Seven people in the convoy were killed, including a British man and a South African. Both of their bodies have already been removed from Palma.
The government has said dozens died in the attack and aid groups believe tens of thousands have been displaced. But the full scale of the casualties and displacement remains unclear.
Islamic State-linked insurgents have been increasingly active since 2017 in Mozambique’s northern Cabo Delgado province where Palma is located.
Mozambique is about 26% Roman Catholic, 31% other Christian, and 18% Muslim, according to government figures. Cabo Delgado is one of only a few provinces that have a Muslim majority.

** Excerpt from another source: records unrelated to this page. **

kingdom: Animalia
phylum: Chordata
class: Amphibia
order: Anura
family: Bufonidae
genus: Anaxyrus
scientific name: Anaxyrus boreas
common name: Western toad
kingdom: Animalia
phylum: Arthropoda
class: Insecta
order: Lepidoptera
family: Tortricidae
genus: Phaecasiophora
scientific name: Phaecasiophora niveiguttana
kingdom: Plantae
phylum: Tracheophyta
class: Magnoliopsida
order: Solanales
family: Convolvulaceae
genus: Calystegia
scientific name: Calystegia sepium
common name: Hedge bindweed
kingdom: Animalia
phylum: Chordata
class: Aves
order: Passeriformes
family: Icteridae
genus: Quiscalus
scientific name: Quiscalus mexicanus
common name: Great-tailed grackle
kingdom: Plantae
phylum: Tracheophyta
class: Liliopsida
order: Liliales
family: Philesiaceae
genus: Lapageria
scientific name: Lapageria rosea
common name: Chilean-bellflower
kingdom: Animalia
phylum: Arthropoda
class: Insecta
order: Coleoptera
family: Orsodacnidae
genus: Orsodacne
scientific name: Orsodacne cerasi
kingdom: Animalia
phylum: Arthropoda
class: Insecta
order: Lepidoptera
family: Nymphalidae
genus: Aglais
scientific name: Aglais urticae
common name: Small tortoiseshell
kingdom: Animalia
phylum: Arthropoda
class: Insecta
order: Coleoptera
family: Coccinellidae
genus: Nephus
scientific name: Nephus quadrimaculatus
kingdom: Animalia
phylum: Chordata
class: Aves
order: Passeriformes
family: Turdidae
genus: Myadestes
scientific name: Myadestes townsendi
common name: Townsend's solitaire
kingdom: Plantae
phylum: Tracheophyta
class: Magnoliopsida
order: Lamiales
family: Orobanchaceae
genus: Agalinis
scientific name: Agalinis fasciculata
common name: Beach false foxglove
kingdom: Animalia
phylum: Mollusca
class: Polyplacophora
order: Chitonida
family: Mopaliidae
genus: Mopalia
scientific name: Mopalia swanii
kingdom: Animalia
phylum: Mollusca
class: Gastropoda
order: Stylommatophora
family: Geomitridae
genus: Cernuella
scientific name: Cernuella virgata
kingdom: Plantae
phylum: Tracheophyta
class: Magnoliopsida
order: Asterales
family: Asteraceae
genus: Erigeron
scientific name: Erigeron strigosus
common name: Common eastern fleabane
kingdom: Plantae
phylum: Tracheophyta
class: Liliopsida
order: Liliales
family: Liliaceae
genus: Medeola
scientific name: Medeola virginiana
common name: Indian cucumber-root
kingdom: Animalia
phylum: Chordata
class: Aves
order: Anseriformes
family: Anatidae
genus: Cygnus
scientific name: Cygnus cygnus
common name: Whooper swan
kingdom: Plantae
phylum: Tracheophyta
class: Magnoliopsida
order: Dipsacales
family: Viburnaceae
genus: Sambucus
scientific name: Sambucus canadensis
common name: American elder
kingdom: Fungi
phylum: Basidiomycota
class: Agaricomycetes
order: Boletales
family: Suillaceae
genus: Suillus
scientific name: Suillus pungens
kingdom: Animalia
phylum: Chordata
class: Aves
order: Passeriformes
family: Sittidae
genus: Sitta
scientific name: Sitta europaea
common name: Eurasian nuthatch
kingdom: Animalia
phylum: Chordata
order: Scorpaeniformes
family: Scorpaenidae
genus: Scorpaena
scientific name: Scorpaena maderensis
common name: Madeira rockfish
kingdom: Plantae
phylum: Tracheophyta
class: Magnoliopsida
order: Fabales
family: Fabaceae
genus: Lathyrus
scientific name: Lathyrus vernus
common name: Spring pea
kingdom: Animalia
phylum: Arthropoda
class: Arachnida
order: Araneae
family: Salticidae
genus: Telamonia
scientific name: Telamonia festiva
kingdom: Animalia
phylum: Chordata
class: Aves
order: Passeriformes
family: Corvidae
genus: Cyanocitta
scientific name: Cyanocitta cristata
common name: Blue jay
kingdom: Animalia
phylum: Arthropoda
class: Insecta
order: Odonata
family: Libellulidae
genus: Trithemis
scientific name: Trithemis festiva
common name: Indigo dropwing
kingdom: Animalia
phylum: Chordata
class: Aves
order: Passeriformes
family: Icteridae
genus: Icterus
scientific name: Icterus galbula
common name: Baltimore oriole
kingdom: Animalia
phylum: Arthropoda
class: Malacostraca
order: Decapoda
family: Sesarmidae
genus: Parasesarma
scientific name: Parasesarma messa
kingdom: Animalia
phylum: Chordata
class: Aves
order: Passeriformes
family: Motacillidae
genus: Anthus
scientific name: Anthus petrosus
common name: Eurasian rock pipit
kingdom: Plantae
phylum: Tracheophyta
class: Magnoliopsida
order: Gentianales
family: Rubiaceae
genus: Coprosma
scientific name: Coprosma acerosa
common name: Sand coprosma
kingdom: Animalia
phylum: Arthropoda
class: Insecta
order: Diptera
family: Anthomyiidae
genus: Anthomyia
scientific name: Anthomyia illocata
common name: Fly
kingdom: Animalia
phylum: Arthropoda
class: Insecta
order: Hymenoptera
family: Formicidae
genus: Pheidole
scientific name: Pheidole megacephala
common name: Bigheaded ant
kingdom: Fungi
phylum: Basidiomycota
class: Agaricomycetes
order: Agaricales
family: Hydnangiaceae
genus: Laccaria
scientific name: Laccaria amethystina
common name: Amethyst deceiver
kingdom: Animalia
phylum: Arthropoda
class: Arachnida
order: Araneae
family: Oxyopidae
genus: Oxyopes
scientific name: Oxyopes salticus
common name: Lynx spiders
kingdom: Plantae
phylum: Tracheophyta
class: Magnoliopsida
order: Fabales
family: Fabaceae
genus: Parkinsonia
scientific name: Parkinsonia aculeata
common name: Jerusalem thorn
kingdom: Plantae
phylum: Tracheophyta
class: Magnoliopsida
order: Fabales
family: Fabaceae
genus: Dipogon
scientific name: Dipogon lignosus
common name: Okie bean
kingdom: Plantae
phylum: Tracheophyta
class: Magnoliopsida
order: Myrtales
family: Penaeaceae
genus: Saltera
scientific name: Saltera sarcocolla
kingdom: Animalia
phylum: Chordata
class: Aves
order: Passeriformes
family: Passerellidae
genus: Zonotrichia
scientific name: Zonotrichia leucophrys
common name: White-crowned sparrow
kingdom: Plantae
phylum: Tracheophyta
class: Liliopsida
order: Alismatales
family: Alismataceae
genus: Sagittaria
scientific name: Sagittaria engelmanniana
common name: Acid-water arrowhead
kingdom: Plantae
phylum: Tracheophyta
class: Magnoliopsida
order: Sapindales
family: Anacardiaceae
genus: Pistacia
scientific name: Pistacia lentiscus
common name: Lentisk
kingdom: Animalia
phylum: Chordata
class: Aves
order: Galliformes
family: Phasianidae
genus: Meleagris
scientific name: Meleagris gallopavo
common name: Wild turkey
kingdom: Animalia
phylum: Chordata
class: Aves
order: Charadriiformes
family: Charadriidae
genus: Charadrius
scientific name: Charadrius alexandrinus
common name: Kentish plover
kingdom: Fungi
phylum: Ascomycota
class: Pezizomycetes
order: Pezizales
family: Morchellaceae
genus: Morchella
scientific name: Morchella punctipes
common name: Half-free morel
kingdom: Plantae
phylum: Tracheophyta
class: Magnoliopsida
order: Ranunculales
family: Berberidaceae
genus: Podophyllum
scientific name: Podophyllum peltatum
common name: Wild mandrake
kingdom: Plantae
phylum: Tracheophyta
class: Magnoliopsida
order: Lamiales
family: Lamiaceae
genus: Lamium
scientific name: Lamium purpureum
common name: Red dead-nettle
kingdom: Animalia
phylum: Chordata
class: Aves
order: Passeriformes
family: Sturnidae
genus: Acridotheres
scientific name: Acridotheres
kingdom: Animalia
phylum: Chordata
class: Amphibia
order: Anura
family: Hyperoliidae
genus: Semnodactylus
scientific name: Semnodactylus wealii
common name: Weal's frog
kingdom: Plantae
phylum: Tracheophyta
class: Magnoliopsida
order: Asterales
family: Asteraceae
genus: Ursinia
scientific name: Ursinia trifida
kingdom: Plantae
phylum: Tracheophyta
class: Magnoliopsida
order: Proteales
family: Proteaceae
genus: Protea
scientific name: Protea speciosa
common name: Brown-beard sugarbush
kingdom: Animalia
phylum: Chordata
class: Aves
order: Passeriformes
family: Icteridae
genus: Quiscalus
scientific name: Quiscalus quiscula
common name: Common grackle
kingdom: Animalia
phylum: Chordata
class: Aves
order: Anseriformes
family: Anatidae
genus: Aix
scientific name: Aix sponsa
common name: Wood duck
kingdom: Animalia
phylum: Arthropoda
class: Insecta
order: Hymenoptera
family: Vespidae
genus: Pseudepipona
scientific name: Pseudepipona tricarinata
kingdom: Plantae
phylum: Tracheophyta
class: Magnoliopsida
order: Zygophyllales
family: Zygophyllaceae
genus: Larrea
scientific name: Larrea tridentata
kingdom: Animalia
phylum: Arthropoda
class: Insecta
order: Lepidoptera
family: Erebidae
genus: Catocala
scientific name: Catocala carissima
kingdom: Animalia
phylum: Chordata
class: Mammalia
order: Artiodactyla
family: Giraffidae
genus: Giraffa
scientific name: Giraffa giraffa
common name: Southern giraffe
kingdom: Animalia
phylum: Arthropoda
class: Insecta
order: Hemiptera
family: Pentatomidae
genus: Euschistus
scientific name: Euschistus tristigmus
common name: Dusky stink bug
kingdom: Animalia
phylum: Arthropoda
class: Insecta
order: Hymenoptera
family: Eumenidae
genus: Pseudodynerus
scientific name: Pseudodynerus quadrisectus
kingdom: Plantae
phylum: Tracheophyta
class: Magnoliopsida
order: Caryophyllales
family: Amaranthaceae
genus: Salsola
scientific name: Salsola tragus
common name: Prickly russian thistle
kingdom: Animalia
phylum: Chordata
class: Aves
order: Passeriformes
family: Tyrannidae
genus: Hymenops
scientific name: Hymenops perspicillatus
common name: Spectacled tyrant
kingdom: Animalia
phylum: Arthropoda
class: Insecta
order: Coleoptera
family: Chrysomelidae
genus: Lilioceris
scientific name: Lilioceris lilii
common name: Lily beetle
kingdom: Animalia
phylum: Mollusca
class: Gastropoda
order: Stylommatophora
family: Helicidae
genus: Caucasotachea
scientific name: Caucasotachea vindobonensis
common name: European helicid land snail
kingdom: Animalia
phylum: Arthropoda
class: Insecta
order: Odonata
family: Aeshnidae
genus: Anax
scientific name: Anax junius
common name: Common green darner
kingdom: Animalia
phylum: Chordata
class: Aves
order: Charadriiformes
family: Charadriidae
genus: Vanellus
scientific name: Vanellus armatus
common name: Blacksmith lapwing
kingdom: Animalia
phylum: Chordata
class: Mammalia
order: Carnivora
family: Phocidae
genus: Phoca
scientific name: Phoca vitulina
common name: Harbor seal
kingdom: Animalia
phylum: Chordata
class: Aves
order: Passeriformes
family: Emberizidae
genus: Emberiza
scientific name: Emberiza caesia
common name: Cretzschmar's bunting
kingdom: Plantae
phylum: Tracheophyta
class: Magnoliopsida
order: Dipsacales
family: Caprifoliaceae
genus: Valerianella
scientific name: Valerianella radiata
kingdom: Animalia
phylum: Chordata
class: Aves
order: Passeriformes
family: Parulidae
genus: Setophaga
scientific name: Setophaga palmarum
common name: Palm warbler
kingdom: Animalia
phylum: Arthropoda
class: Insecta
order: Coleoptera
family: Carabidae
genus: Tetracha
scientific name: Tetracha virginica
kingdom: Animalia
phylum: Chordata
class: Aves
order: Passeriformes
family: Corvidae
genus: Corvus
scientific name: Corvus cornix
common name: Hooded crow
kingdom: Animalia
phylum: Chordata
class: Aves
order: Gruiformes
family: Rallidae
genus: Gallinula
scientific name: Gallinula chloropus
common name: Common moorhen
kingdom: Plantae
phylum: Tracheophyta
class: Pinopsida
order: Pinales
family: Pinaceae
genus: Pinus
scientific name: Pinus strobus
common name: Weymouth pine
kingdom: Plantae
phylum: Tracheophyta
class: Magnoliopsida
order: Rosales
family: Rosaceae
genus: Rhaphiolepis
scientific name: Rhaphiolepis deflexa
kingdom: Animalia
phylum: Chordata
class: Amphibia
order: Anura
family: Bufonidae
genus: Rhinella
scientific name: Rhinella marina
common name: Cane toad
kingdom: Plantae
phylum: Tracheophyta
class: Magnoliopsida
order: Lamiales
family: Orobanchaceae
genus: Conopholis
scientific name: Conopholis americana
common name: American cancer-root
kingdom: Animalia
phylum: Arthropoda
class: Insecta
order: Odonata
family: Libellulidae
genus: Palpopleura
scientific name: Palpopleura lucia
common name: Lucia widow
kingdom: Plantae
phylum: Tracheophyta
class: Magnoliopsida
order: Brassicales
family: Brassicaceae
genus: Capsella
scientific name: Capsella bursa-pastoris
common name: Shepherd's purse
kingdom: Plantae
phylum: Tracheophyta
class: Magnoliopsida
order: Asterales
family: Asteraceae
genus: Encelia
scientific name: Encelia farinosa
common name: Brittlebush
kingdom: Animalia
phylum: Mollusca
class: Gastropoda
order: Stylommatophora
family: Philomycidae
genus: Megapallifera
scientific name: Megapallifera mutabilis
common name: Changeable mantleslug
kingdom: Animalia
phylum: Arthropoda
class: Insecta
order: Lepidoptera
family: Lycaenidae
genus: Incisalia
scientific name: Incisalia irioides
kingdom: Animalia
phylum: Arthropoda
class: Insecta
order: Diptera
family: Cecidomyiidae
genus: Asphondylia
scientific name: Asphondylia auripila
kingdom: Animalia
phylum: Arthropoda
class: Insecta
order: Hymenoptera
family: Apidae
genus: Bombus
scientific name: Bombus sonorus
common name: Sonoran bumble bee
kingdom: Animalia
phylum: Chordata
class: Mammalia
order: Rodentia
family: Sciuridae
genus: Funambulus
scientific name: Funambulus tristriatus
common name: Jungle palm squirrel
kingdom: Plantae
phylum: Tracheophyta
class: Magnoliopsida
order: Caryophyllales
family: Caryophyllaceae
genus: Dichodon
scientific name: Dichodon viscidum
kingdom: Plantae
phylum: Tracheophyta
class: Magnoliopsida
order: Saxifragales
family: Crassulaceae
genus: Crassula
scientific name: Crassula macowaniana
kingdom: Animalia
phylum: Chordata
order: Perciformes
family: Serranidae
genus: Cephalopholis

Regional leaders from countries including South Africa, Zimbabwe and Botswana met in Mozambique’s capital Maputo this week to weigh a response to the insurgency.
Mozambique’s foreign minister Veronica Macamo Dlhovo said the leaders resolved to send a mission to Mozambique this month to assess the threat and how they could help.
Zimbabwe’s President Emmerson Mnangagwa said the leaders agreed a regional force should be revived immediately so it could intervene.
Mozambique’s army says Palma is now secure.
The insurgency is a rapidly growing threat to Mozambique after a few years of relative peace for the country. A long civil war followed the end of the independence struggle against colonial power Portugal in 1975, lasting until 1992.
A low-level conflict broke out again pitting the FRELIMO government against its longtime RENAMO rivals until a 2019 peace accord, although some low-level attacks continued.
Mozambique remains one of Africa’s poorest and underdeveloped countries despite the potential of its natural resources.